Thursday, September 08, 2011

Placemaking Run Amok

Tony Hsieh (founder of Zappos) want you to move to Las Vegas. The placemaking scheme is to revitalize the Rust Belt part of Sin City, which is supposed to attract talent. From the latest issue of The Economist:

The post-it notes are ideas—how to improve the food scene, get a farmers’ market, encourage the arts, build a hackers’ space—from Zappos employees, a growing number of whom have moved into the area well ahead of the campus opening in 2013. A regeneration that “usually takes 10-15 years will take five”, predicts Mr Hsieh.

Reviving downtown Las Vegas is not an act of corporate social responsibility but part of a strategy to increase his firm’s long-term profitability, insists Mr Hsieh. “Vegas can be a hard sell to people who have the stereotypical casino view of it. By developing a tech community, an arts scene, a music scene, we will make it more attractive for the sort of people we want to recruit.”

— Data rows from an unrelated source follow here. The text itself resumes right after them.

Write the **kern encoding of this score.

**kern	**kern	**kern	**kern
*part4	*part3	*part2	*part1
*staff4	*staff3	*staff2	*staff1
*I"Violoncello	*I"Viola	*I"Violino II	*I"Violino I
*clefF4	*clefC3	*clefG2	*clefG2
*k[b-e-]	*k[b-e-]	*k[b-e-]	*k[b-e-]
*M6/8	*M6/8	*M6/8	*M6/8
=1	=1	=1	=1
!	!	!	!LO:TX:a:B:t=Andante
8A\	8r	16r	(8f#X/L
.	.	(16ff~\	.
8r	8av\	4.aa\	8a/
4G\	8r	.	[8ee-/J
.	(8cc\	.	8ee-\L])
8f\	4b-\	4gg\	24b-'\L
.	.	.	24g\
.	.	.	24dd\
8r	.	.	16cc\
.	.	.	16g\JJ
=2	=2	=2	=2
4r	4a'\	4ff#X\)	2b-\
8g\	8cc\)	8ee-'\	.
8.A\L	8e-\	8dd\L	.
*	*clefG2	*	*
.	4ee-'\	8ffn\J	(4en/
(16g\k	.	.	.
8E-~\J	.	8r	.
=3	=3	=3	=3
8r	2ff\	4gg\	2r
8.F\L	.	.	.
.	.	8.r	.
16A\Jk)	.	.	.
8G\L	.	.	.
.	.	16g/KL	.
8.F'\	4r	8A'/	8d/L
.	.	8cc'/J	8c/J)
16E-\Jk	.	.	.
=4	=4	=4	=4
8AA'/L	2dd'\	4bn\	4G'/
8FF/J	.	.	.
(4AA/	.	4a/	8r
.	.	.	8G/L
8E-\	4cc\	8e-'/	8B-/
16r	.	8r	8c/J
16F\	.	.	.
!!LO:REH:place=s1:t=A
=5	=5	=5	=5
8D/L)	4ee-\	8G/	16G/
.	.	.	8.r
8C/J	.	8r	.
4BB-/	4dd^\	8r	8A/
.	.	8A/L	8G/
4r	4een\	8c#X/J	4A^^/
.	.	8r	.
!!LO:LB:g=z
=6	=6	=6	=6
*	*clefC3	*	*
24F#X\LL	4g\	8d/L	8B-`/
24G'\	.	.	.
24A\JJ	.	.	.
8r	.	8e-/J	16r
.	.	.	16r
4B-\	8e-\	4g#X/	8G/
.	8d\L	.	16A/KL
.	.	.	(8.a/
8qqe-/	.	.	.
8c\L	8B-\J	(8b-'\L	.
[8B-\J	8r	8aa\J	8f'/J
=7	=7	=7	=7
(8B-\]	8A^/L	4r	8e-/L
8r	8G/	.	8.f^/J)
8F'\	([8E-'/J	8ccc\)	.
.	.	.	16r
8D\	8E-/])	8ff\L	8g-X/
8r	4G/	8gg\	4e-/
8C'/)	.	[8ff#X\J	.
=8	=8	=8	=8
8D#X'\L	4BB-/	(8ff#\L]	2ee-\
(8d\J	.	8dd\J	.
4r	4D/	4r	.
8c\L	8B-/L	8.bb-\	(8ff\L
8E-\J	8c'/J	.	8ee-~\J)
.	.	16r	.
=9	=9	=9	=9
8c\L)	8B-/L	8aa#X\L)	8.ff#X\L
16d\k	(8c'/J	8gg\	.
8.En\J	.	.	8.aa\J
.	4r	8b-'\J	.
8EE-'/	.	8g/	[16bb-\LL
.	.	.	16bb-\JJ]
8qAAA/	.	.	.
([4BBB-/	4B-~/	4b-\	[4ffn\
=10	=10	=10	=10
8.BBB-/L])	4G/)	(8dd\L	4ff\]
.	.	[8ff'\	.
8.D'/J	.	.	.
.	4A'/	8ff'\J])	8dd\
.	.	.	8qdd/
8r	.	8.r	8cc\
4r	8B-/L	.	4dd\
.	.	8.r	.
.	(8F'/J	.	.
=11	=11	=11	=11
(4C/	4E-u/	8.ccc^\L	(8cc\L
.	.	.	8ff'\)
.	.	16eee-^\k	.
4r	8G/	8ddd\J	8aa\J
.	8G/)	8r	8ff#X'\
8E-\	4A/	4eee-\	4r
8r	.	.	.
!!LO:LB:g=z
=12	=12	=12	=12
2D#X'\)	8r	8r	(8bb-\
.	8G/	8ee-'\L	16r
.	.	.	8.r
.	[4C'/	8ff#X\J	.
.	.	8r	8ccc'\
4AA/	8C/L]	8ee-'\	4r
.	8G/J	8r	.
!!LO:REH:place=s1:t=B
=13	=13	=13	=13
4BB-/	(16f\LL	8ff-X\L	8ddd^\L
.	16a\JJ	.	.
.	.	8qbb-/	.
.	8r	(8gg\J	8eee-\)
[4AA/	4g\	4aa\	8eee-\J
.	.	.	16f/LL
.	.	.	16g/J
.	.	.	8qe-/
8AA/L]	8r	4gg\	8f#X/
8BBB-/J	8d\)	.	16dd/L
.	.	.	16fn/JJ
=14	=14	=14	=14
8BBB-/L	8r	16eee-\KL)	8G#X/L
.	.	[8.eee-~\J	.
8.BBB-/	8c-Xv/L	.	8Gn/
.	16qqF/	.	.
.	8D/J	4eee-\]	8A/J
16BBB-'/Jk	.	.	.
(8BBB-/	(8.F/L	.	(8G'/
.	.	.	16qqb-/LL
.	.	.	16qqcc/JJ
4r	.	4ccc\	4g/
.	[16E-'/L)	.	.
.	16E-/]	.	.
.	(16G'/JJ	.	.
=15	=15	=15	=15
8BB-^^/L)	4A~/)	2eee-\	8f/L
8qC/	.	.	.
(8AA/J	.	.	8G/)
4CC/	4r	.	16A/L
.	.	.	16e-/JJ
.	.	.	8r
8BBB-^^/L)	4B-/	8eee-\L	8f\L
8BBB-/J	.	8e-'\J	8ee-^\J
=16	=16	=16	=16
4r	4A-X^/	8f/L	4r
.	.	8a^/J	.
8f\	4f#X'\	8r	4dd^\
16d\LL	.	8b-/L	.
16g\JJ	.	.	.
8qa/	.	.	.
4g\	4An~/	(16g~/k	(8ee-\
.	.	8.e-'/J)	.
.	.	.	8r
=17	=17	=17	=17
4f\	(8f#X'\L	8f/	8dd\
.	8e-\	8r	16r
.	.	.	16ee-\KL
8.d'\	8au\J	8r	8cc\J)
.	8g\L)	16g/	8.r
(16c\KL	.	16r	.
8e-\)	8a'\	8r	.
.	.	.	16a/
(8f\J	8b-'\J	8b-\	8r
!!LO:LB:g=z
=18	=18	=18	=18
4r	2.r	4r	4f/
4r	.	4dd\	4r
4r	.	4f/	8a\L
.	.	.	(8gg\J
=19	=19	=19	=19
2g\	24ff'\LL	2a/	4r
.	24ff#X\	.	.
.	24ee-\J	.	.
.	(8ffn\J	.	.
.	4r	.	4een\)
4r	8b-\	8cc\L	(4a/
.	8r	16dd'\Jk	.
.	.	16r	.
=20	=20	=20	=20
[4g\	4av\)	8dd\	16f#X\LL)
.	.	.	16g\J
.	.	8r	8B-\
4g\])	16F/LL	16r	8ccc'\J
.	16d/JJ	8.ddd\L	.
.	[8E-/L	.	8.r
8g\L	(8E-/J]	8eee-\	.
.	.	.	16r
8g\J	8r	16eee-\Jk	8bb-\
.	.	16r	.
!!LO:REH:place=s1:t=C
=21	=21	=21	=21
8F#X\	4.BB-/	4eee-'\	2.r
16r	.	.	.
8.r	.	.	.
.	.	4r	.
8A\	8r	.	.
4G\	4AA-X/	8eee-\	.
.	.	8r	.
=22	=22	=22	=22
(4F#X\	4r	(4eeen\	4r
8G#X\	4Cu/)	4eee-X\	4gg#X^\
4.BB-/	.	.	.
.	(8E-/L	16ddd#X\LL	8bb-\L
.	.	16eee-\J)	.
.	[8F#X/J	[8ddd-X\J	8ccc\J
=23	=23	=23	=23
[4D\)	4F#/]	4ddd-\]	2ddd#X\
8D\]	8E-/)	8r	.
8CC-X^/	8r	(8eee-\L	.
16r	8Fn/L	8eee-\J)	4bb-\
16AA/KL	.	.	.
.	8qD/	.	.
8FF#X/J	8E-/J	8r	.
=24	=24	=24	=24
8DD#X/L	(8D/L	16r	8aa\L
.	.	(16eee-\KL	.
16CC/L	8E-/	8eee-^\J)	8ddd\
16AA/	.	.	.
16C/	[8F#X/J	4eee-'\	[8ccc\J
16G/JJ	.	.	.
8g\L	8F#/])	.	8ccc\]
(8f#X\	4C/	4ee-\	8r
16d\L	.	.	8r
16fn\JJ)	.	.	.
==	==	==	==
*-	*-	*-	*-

Surely to follow is a press release announcing that Richard Florida is leaving the University of Toronto for UNLV. Placemaking as a means for attracting talent has a poor track record. I won't rehash the history of boondoggles aimed at the plugging the brain drain that never seems to go away. We try the same thing again. Cleveland gets a casino and Vegas rents out art studio space in city hall. It doesn't work.

Pittsburgh is where regeneration has occurred. There are some placemaking success stories. I wouldn't uphold them as models of talent attraction. Pittsburgh still struggles to generate much inmigration. Pittsburgh is the mythological Phoenix because it is a great producer of talent. So says Savannah:

Think about what makes a great city. Don‘t bother Googling. All you will get is the formulaic 5 of this or 10 of that. Most of us will think waterfront, green space, libraries, historic architecture, the arts and museums, good schools, little to no poverty and a low crime rate.

That is Utopia.

From an economic perspective, I think of a business community with a steady eye on growth, visionary political leadership and first rate research institutions.

In or near every great city is a great research university. Great universities attract bright people, and it is ultimately people who make cities great. Bright people help universities foster research, development and innovation, which support entrepreneurship, investment and job growth.

A great university is a facilitator as well as a creator of ideas, a catalyst for innovation and local growth in emerging technologies.

Tony Hsieh is chasing Richard Florida's Utopia, everything that Pittsburgh isn't. Florida wondered what Pittsburgh could do to keep CMU graduates from moving to Keep Austin Weird. The muse (unPittsburgh) for his Creative Class industry ends up being THE model for urban renewal.

Whatever placemaking is good for, it isn't talent attraction. Talent retention? Nope. The economic development game should be about people, not places.